Managing Oneself – Peter F. Drucker
- Ideas don’t move mountains.
- “Bulldozers move mountains. Ideas show where the bulldozer should do the work.” – Peter F. Drucker
- Find your strengths, by using a feedback loop: Form a hypothesis about what you expect in the next 6-12 months and then measure yourself. You might have different strengths than you think!
- Spend as little time as possible to improve areas of low competence. It takes far more energy and work to improve from incompetence to mediocrity, than it takes from first rate performance to excellence.
- Focus instead on competent team members and make them star performers
- How do I perform?
- Am I a reader or a listener?
- How do I learn?
- Know your personality. Know how you perform.
- Too many people do work that doesn’t correspond to how to perform best
- Do I work well with people or am I a loner?
- Do I work best as subordinate or as leader?
- Do I work well under pressure, or do I need a highly structured and predictable environment?
- Do I work best at a big organization, or a small one?
- Few people work well in all kinds of environments. You need to know how you perform best.
- Do not take on work that you can only perform poorly. Choose work that you can excel at.
- What are my values?
- Mirror test: What kind of person do I want to see in the mirror in the morning?
- “I don’t want to be the richest man in the cemetery.”
- Choose your values and how you want to contribute to society. Financial success is just one dimension.

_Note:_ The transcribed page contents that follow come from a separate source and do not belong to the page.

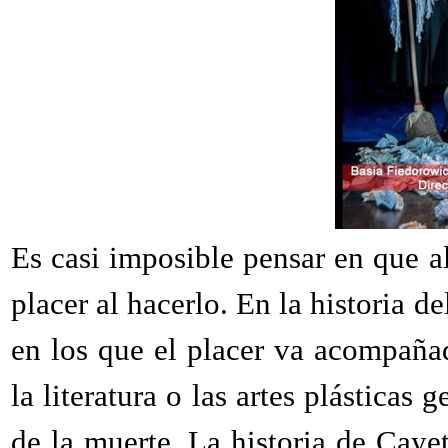
E
s casi imposible pensar en que 
placer al hacerlo. En la historia d
en los que el placer va acompañado
la literatura o las artes plásticas 
de la muerte. La historia de Ca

- How to decide where you belong:
- 1) What are my strengths?
- 2) How do I perform?
- 3) What are my values?
- This helps you decide where you belong. And also, where you NOT belong.
- Ask yourself: What SHOULD my contribution be?
- What can I achieve in the next 18 months? What is possible? What is the most important area to focus on?
- Goals need to be visible and measurable
- Manage your relationships:
- 1) Other people are as much individuals as you yourself are
- 2) You need to know their strengths, their performance modes and there values, be work with them effectively
- 3) Take responsibility for communication
- Where there is success, there is failure.
- Build a second career, some area in your life that you can use as a fallback in the case of misfortune or failure. Start it young, on the side.